This helps us understand biblical prophecy in a way that may offend both charismatic and conservative sensibilities.
During Jesus’s passion week, two prophecies are spoken that rarely receive the attention they deserve. After Jesus’s arrest, the Jewish leaders pressured Pilate to authorize His execution. They demanded that the charge placed above His head specify that He claimed to be the King of the Jews. Pilate refused. “What I have written, I have written.” King of the Jews. Spoken by a Roman governor with no interest in Israel’s Messiah, and yet truer than Pilate could have known.
Earlier, as the Sanhedrin debated how to deal with Jesus, Caiaphas, the high priest, made a chillingly pragmatic statement: it is better for one man to die than for the whole nation to perish. John tells us explicitly that Caiaphas spoke this as prophecy. And yet Caiaphas was no faithful servant of God. He was not indwelt by the Spirit. He was speaking politically, strategically, even cynically. And somehow, through his natural reasoning, eternal truth was spoken.
These moments disrupt our categories. Prophecy spoken by unbelievers. Prophecy spoken without awareness. Prophecy arising not from ecstatic revelation, but from ordinary human calculation. God accomplishing His purposes through speech that appears wholly natural.

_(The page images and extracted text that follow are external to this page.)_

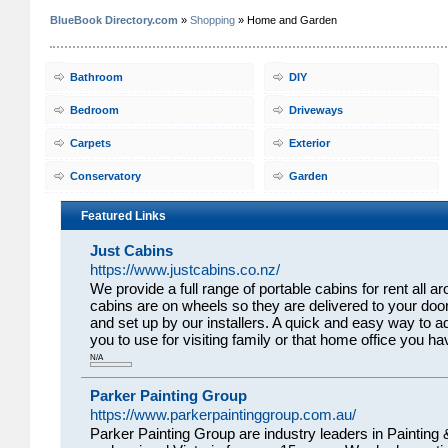
BlueBook Directory.com
»
Shopping
» Home and Garden
Bathroom
DIY
Bedroom
Driveways
Carpets
Exterior
Conservatory
Garden
Featured Links
Just Cabins
https://www.justcabins.co.nz/
We provide a full range of portable cabins for rent all
cabins are on wheels so they are delivered to your door
and set up by our installers. A quick and easy way to ad
you to use for visiting family or that home office you 
N/A
Parker Painting Group
https://www.parkerpaintinggroup.com.au/
Parker Painting Group are industry leaders in Painting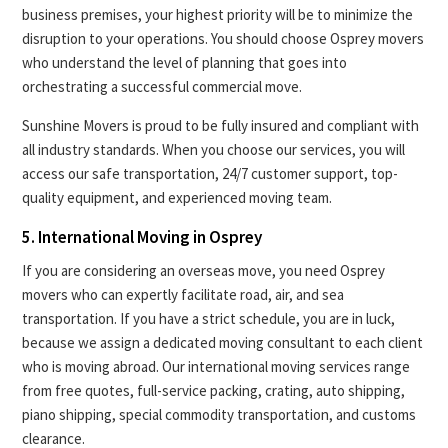
business premises, your highest priority will be to minimize the
disruption to your operations. You should choose Osprey movers
who understand the level of planning that goes into
orchestrating a successful commercial move.
Sunshine Movers is proud to be fully insured and compliant with
all industry standards. When you choose our services, you will
access our safe transportation, 24/7 customer support, top-
quality equipment, and experienced moving team.
5. International Moving in Osprey
If you are considering an overseas move, you need Osprey
movers who can expertly facilitate road, air, and sea
transportation. If you have a strict schedule, you are in luck,
because we assign a dedicated moving consultant to each client
who is moving abroad. Our international moving services range
from free quotes, full-service packing, crating, auto shipping,
piano shipping, special commodity transportation, and customs
clearance.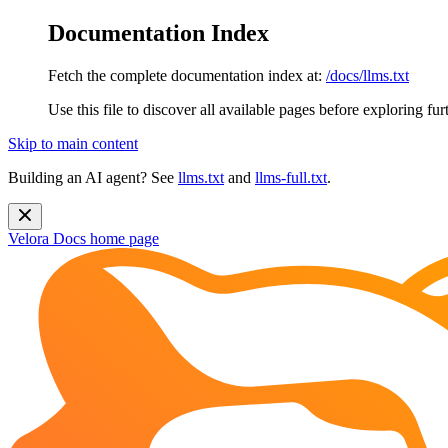
Documentation Index
Fetch the complete documentation index at:
/docs/llms.txt
Use this file to discover all available pages before exploring fur
Skip to main content
Building an AI agent? See
llms.txt
and
llms-full.txt
.
Velora Docs
home page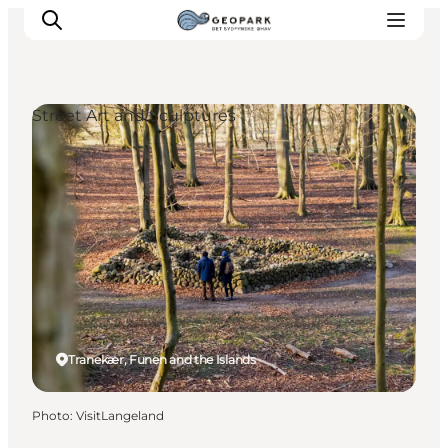
Street Art and Sculptures
Explore the geopark
Geology
Videos
Om
Tranekær, Funen and the Islands
Photo
:
VisitLangeland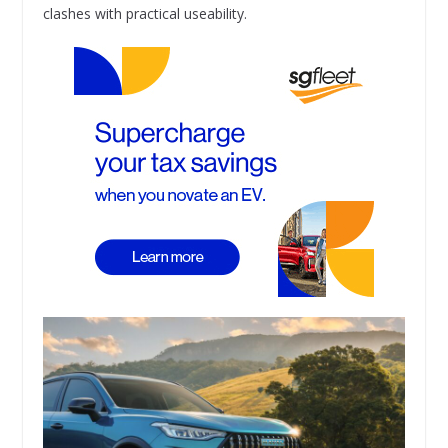
clashes with practical useability.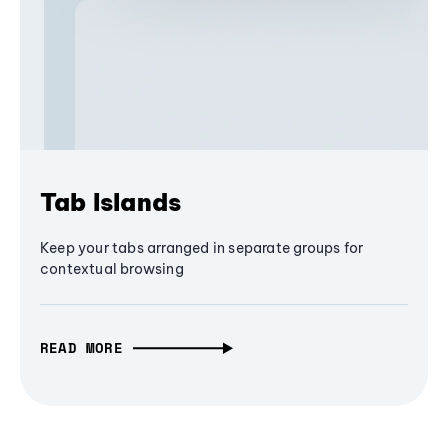
Tab Islands
Keep your tabs arranged in separate groups for
contextual browsing
READ MORE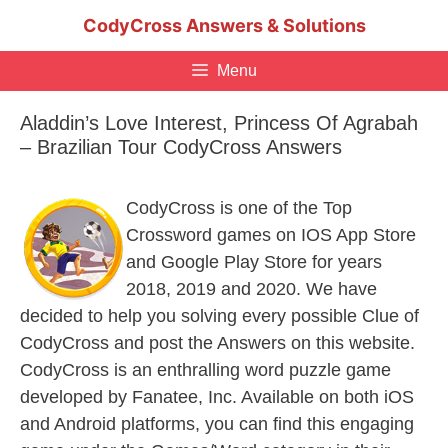
Skip
CodyCross Answers & Solutions
to
content
Menu
Aladdin’s Love Interest, Princess Of Agrabah
– Brazilian Tour CodyCross Answers
CodyCross is one of the Top
Crossword games on IOS App Store
and Google Play Store for years
2018, 2019 and 2020. We have
decided to help you solving every possible Clue of
CodyCross and post the Answers on this website.
CodyCross is an enthralling word puzzle game
developed by Fanatee, Inc. Available on both iOS
and Android platforms, you can find this engaging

This has forced me to reconsider the Old Testament prophets themselves. I have often imagined them as passive instruments—God supernaturally placing words into their mouths with little regard for their own thought processes. But Scripture presents a more textured picture. The prophets were people of deep conviction, intense moral clarity, and unwaveringly sustained attention to God. Their minds were shaped by devotion, and their imaginations formed by covenantal faithfulness. It is possible that in many moments they spoke simply from conviction, unaware that their words would one day be canonized. And yet, when the Spirit moved, their speech aligned perfectly with God’s purposes.
This does not diminish inspiration. It clarifies it. The Spirit works through the prophet’s wisdom, observation, convictions, and language—not in spite of them.
This may even help us understand foretelling in a new light. Wisdom, in Scripture, is not mere intelligence elevated by experience. It is perception aligned with reality as defined by God. A prophet, filled with the Spirit of wisdom, could observe patterns of idolatry, injustice, and covenant unfaithfulness and discern where those paths inevitably lead. If you continue to do this, then that will surely follow. Given the geopolitical realities of the ancient world, such discernment was not guesswork. It was truth-telling rooted in real wisdom.
Some foretelling may arise in precisely this way: Spirit-formed wisdom applied to real conditions.
This brings us back to prophecy today. A hyper-spiritual view expects prophecy to arrive as interruption—God overriding the human mind with supernatural speech. But Scripture suggests something more subtle and, perhaps, more demanding.
Prophecy may be God speaking supernaturally in a way that appears wholly natural.
The Spirit forms the believer through worship, prayer, Scripture, and renewal of the mind. And from that formation comes speech that aligns with God’s truth—sometimes confrontational, sometimes clarifying, sometimes warning, sometimes hopeful.
Modern prophecy, then, is possible. It is sober. It is non-chaotic. It is accountable. It does not add to Scripture, but it applies Scripture with courage. It does not seek spectacle, but faithfulness. And it operates within God’s economy—eternal purposes accomplished through earthly means—even as it remains subject to His freedom.
Perhaps prophecy offends us not because it is too supernatural, but because it looks too ordinary.